Reputation: 2349
At the moment unable to copy data from an on-premise SQL Server through Integration Runtime in parquet format to Azure Blob Storage using ADF V2 Copy Activity. Latest JRE installed on IR machine. Getting this error:
{
"errorCode": "2200",
"message": "Failure happened on 'Sink' side. ErrorCode=UserErrorJavaInvocationException,'Type=Microsoft.DataTransfer.Common.Shared.HybridDeliveryException,Message=An error occurred when invoking java, message: java.lang.UnsatisfiedLinkError:no snappyjava in java.library.path\ntotal entry:18\r\njava.lang.ClassLoader.loadLibrary(Unknown Source)\r\njava.lang.Runtime.loadLibrary0(Unknown Source)\r\njava.lang.System.loadLibrary(Unknown Source)\r\norg.xerial.snappy.SnappyLoader.loadNativeLibrary(SnappyLoader.java:170)\r\norg.xerial.snappy.SnappyLoader.load(SnappyLoader.java:145)\r\norg.xerial.snappy.Snappy.<clinit>(Snappy.java:47)\r\norg.apache.parquet.hadoop.codec.SnappyCompressor.compress(SnappyCompressor.java:67)\r\norg.apache.hadoop.io.compress.CompressorStream.compress(CompressorStream.java:81)\r\norg.apache.hadoop.io.compress.CompressorStream.finish(CompressorStream.java:92)\r\norg.apache.parquet.hadoop.CodecFactory$BytesCompressor.compress(CodecFactory.java:112)\r\norg.apache.parquet.hadoop.ColumnChunkPageWriteStore$ColumnChunkPageWriter.writePage(ColumnChunkPageWriteStore.java:89)\r\norg.apache.parquet.column.impl.ColumnWriterV1.writePage(ColumnWriterV1.java:152)\r\norg.apache.parquet.column.impl.ColumnWriterV1.flush(ColumnWriterV1.java:240)\r\norg.apache.parquet.column.impl.ColumnWriteStoreV1.flush(ColumnWriteStoreV1.java:126)\r\norg.apache.parquet.hadoop.InternalParquetRecordWriter.flushRowGroupToStore(InternalParquetRecordWriter.java:164)\r\norg.apache.parquet.hadoop.InternalParquetRecordWriter.close(InternalParquetRecordWriter.java:113)\r\norg.apache.parquet.hadoop.ParquetWriter.close(ParquetWriter.java:297)\r\ncom.microsoft.datatransfer.bridge.parquet.ParquetWriterBridge.close(ParquetWriterBridge.java:29)\r\n,Source=Microsoft.DataTransfer.Common,''Type=Microsoft.DataTransfer.Richfile.JniExt.JavaBridgeException,Message=,Source=Microsoft.DataTransfer.Richfile.HiveOrcBridge,'",
"failureType": "UserError",
"target": "CopyMetDBTableToBlob"
}
Have tested copying data from on-premise Oracle and Informix to Azure Blob Storage in Parquet format using ASDF V2 Copy activity and it works. Just having issue with in-premise SQL Server
Upvotes: 0
Views: 1601
Reputation: 103
I ran into similar issue. Turns out, copy to parquet fails if source table has any column names with spaces.
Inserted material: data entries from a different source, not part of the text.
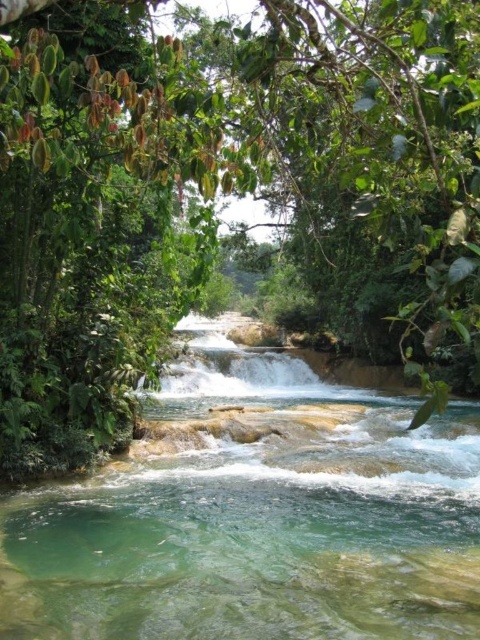
Question: Is green leafy tree at center wider than clear water stream at center?

Choices:
 (A) no
 (B) yes

Answer: (B)

Question: Is the position of green leafy tree at center less distant than that of clear water stream at center?

Choices:
 (A) yes
 (B) no

Answer: (A)

Question: Which point is farther to the camera?

Choices:
 (A) green leafy tree at center
 (B) clear water stream at center

Answer: (B)

Question: Where is green leafy tree at center located in relation to clear water stream at center in the image?

Choices:
 (A) below
 (B) above

Answer: (B)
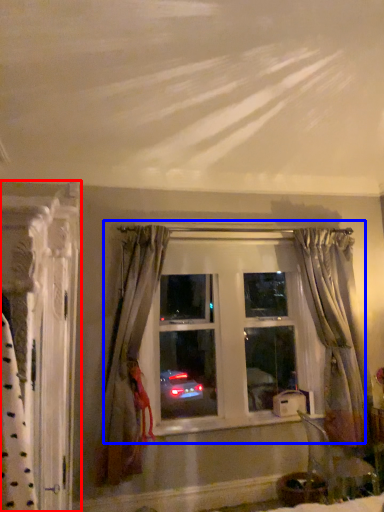
Question: Among these objects, which one is farthest to the camera, curtain (highlighted by a red box) or window (highlighted by a blue box)?

Choices:
 (A) curtain
 (B) window

Answer: (B)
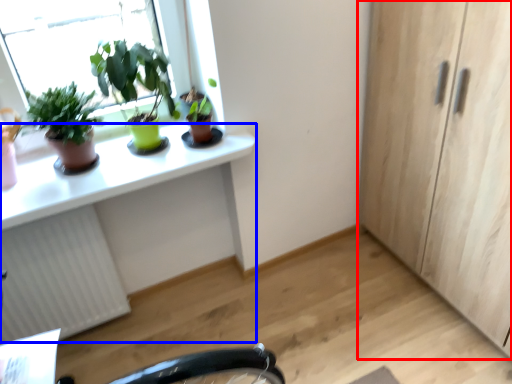
Question: Which object appears closest to the camera in this image, cabinetry (highlighted by a red box) or computer desk (highlighted by a blue box)?

Choices:
 (A) cabinetry
 (B) computer desk

Answer: (B)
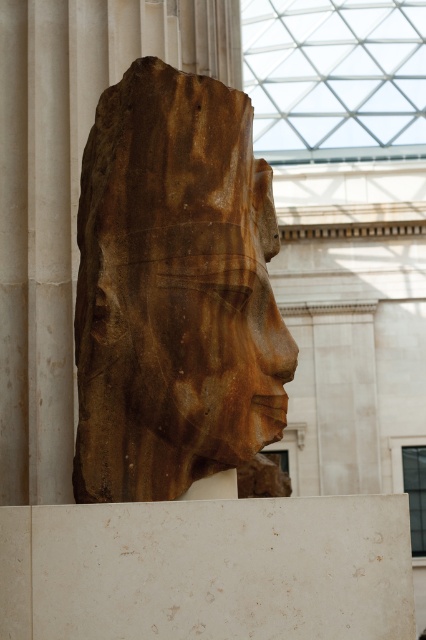
You are an art conservator examining the brown stone head at center and the brown stone face at center displayed on a pedestal. Which object has a greater width?

The brown stone head at center might be wider than brown stone face at center according to the description provided.

You are a tour guide explaining the sculpture to visitors. You mention the brown stone head at center and the brown stone face at center. Which one is positioned to the left?

The brown stone head at center is positioned to the left of the brown stone face at center.

You are an art student standing in front of the sculpture. You need to sketch the brown stone head at center. Where should you position yourself to capture its central features?

The brown stone head at center is located at point 2D coordinates [173,289], so you should position yourself directly in front of the sculpture at its central point to capture its central features.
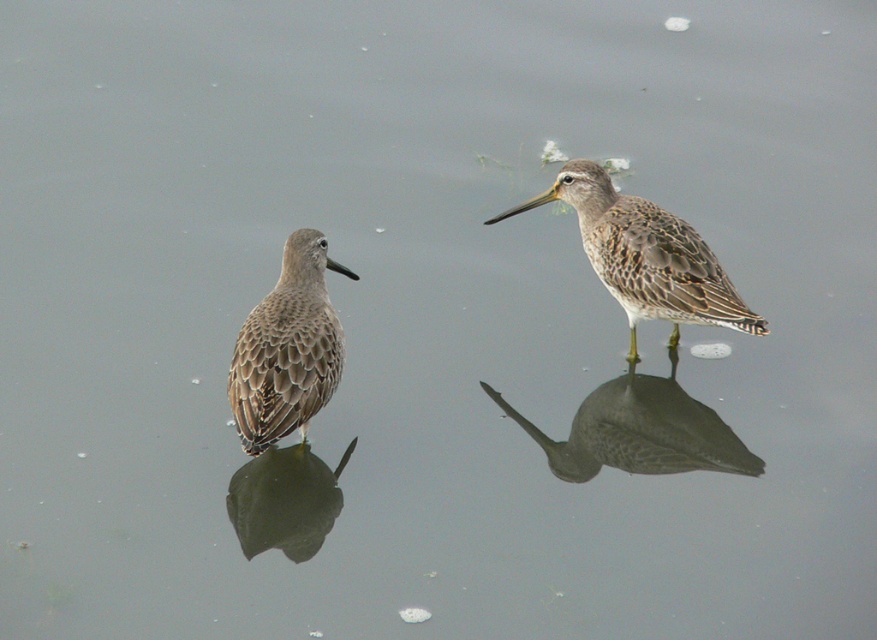
Is brown speckled sandpiper at right positioned before brown feathered bird at lower left?

No, brown speckled sandpiper at right is further to the viewer.

Locate an element on the screen. brown speckled sandpiper at right is located at coordinates (645, 256).

Identify the location of brown speckled sandpiper at right. (645, 256).

Is point (232, 378) closer to viewer compared to point (555, 467)?

Yes, point (232, 378) is closer to viewer.

Which is above, brown feathered bird at left or brown speckled bird at right?

brown feathered bird at left is above.

Image resolution: width=877 pixels, height=640 pixels. What do you see at coordinates (287, 348) in the screenshot?
I see `brown feathered bird at left` at bounding box center [287, 348].

This screenshot has width=877, height=640. I want to click on brown feathered bird at left, so click(x=287, y=348).

How distant is brown speckled bird at right from brown feathered bird at lower left?

brown speckled bird at right and brown feathered bird at lower left are 27.48 inches apart.

Identify the location of brown speckled bird at right. (639, 433).

Identify the location of brown speckled bird at right. The image size is (877, 640). (639, 433).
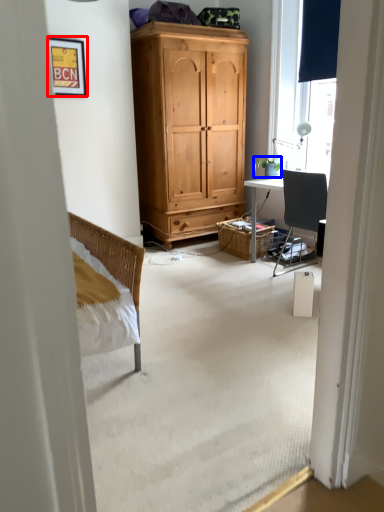
Question: Which object appears farthest to the camera in this image, picture frame (highlighted by a red box) or houseplant (highlighted by a blue box)?

Choices:
 (A) picture frame
 (B) houseplant

Answer: (B)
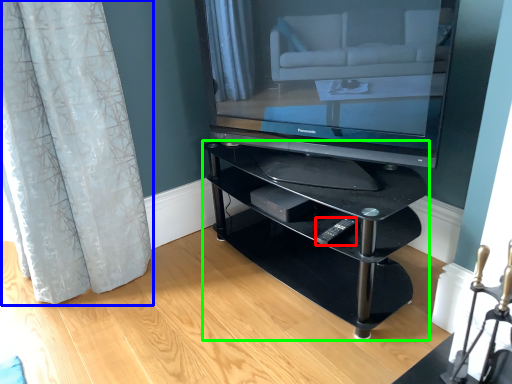
Question: Which is nearer to the remote (highlighted by a red box)? curtain (highlighted by a blue box) or shelf (highlighted by a green box).

Choices:
 (A) curtain
 (B) shelf

Answer: (B)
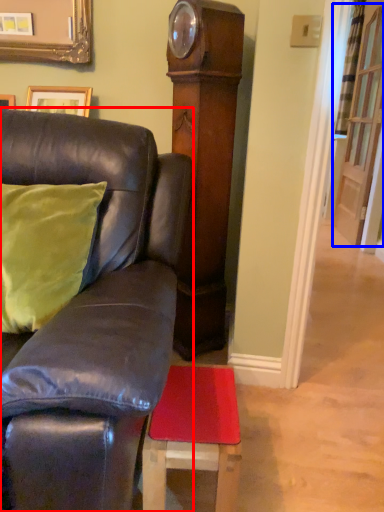
Question: Which object is further to the camera taking this photo, furniture (highlighted by a red box) or glass door (highlighted by a blue box)?

Choices:
 (A) furniture
 (B) glass door

Answer: (B)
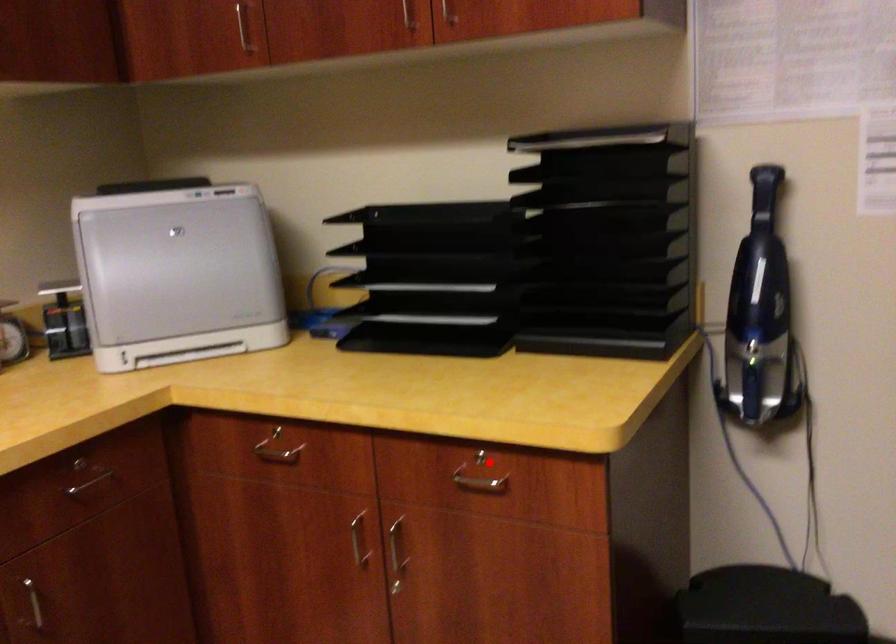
So before the copy operation, i check to see if any of column names have spaces. If yes, instead of specifying table name in dataset, use a query and write select statement with aliases for column names without any spaces.
Upvotes: 0
Reputation: 3209
I dont know if you have already checked this out, but there is a section about using parquet file format with an on premise IR. https://learn.microsoft.com/en-us/azure/data-factory/format-parquet#using-self-hosted-integration-runtime
I wouldn't recommend using parquet with data factory, as it doesn't split the dataset into different values of a column (like Python does, for example). I've also had problems when uploading a big dataset (30 gb or more) in this format, it always seemed kind of buggy to me.
I'd always go for compressed csv unless I have no choice.
Hope this helped!
Upvotes: 0